Lucy Liu : Les récits tels que 'Rosemead' méritent d'être partagés

Chapô Le film Rosemeadproduit et interprété par Lucy Liu, sort en salles ce vendredi. Il raconte l’histoire poignante d’une mère célibataire chinoise confrontée à des défis déchirants dont la santé mentale de son fils.

Un film inspiré de faits réels Rosemead s’inspire d’un article du Los Angeles Times paru en 2017, écrit par Frank Shyong. Lucy Liu y incarne Irene, une veuve récemment orpheline de mari décédé d’un cancer. Dans un tournant tragique, elle reçoit un diagnostic de cancer en phase terminale tout en tentant désespérément de soigner son fils Joe (Lawrence Shou), souffrant de schizophrénie.

Lucy Liu : Les récits tels que ‘Rosemead’ méritent d’être partagés

Liu a souligné l’importance émotionnelle et pratique du projet : « Ce sont les histoires que nous voulons raconter et ce sont les histoires qui doivent être racontées ». Elle espère également encourager des récits similaires au cinéma.

Les enjeux de la santé mentale Irene découvre que Joe s’intéresse aux auteurs de fusillades dans les écoles, amplifiant ses inquiétudes quant à un possible passage à l’acte. Cette réalité troublante reflète celle du sujet réel, Lai Hang. Lucy Liu a exprimé la difficulté d’absorber cette histoire : « Cela aurait pu être évité », notant aussi la stigmatisation entourant la santé mentale.

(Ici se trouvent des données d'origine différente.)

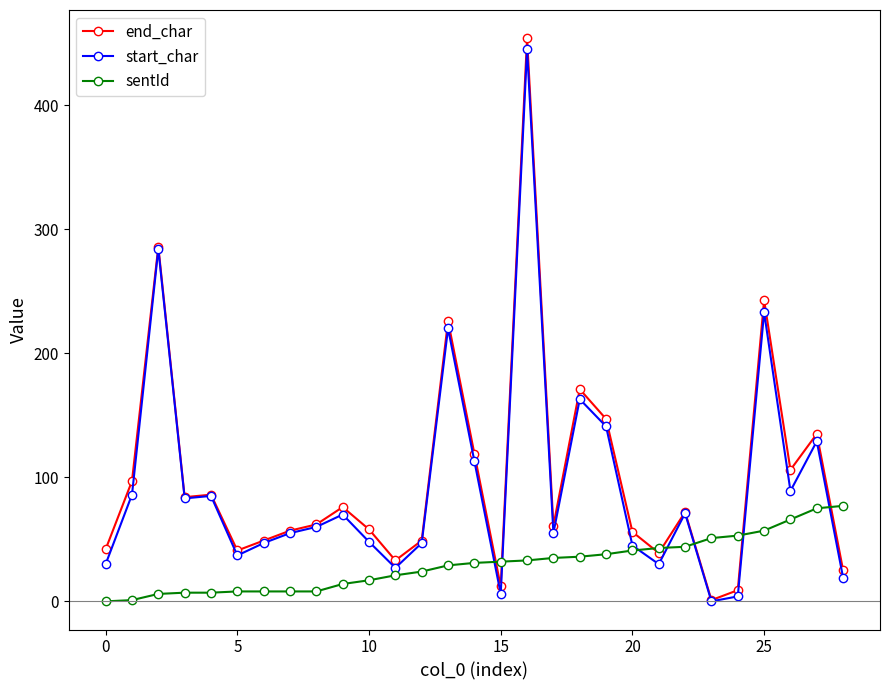

How many data points does each series have?

29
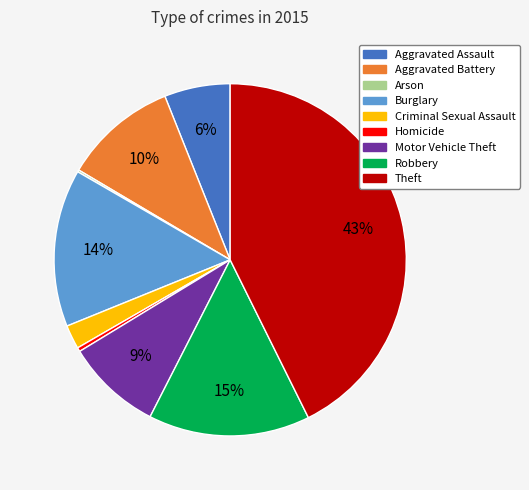

Is the sum of Aggravated Battery and Burglary greater than half?

No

Le scénario met en lumière le combat d’Irene pour soutenir son fils face à des questions complexes soulevées par leur entourage concernant sa médication. Liu souhaite provoquer un débat autour these issues invisibles : « Je ne pense pas qu’elle ait bénéficié du soutien.. pour l’aider ».

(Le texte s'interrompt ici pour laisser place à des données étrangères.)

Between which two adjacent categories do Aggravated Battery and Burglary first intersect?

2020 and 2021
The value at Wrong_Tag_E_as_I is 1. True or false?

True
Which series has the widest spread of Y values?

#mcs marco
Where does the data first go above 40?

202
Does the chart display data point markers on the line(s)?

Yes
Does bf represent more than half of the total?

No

La perspective du réalisateur Eric Lin, qui fait ses débuts derrière la caméra, évoque ses propres préoccupations comme parent : « J’ai une fille de 9 ans et elle fait des exercices de tir dans son école ». Ce climat général contribue à aggraver déjà la crise familiale vécue par Irene et Joe après le décès récent du père.

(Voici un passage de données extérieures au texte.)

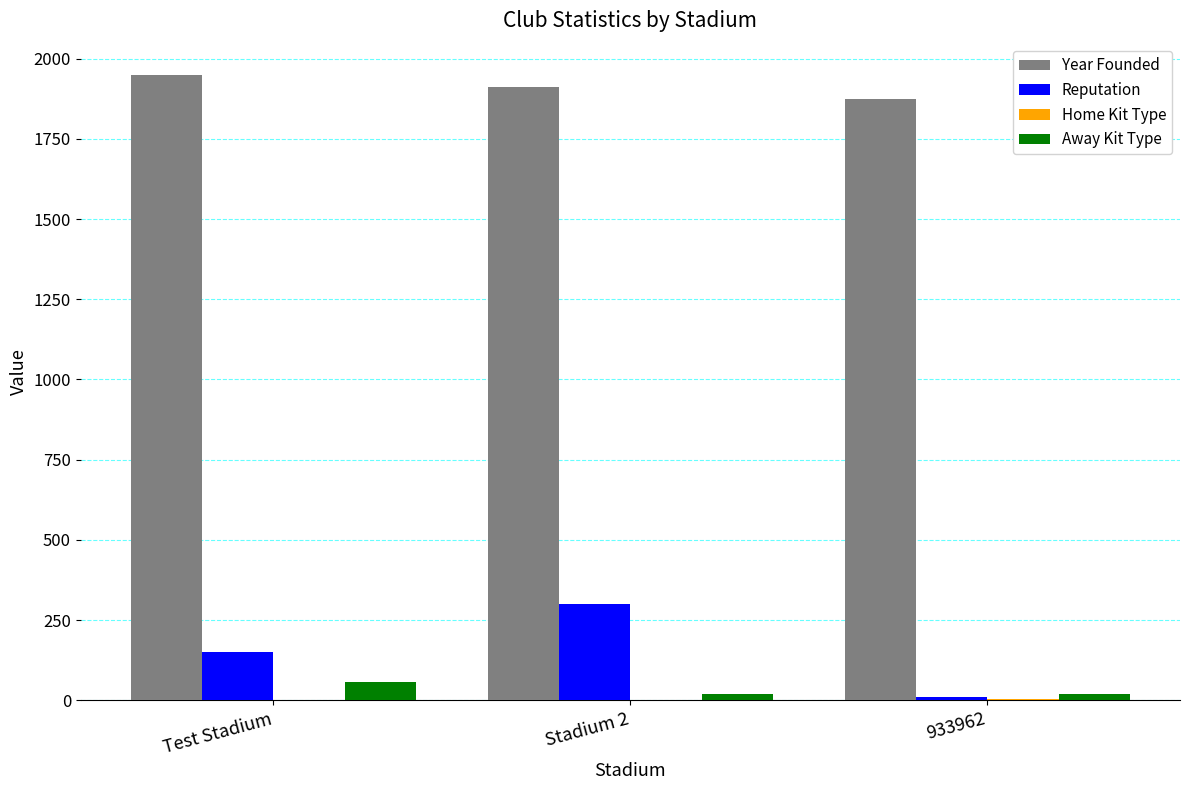

The value of Year Founded at 933962 is 2727. True or false?

False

Lin aborde aussi les obstacles rencontrés par Irene lorsqu’elle cherche aide auprès des conseillers en santé mentale ou même des forces policières locales. Les barrières linguistiques compliquent encore davantage sa capacité à recevoir le soutien nécessaire face à ces défis émotionnels intenses.

Lucy Liu mentionne également l’importance d’illustrer l’authenticité culturelle dans le film afin que le récit soit perçu sincèrement : « Il fallait vraiment qu’elle soit aussi authentique que possible ».

Liu se diga beaucoup sur le poids émotionnel attaché aux mots qu’elle prononce à travers Irene : « C’est dévastateur.. avoir ressenti un tel sentiment de honte ».

En résumé, Rosemead ne vise pas seulement à relater une histoire individuelle mais aspire également à engager une réflexion plus large sur la santé mentale, les croyances culturelles, ainsi que l’environnement familial contemporains, créant ainsi un appel urgent pour plusdu soutien social autour aceste thématiques propices au dialogue collectif.

Passionné de boxe et de belles histoires sportives, je couvre les rings du monde entier avec un œil attentif aux détails qui font la différence. Entre deux reportages, on me retrouve souvent en salle d’entraînement ou autour d’un bon livre.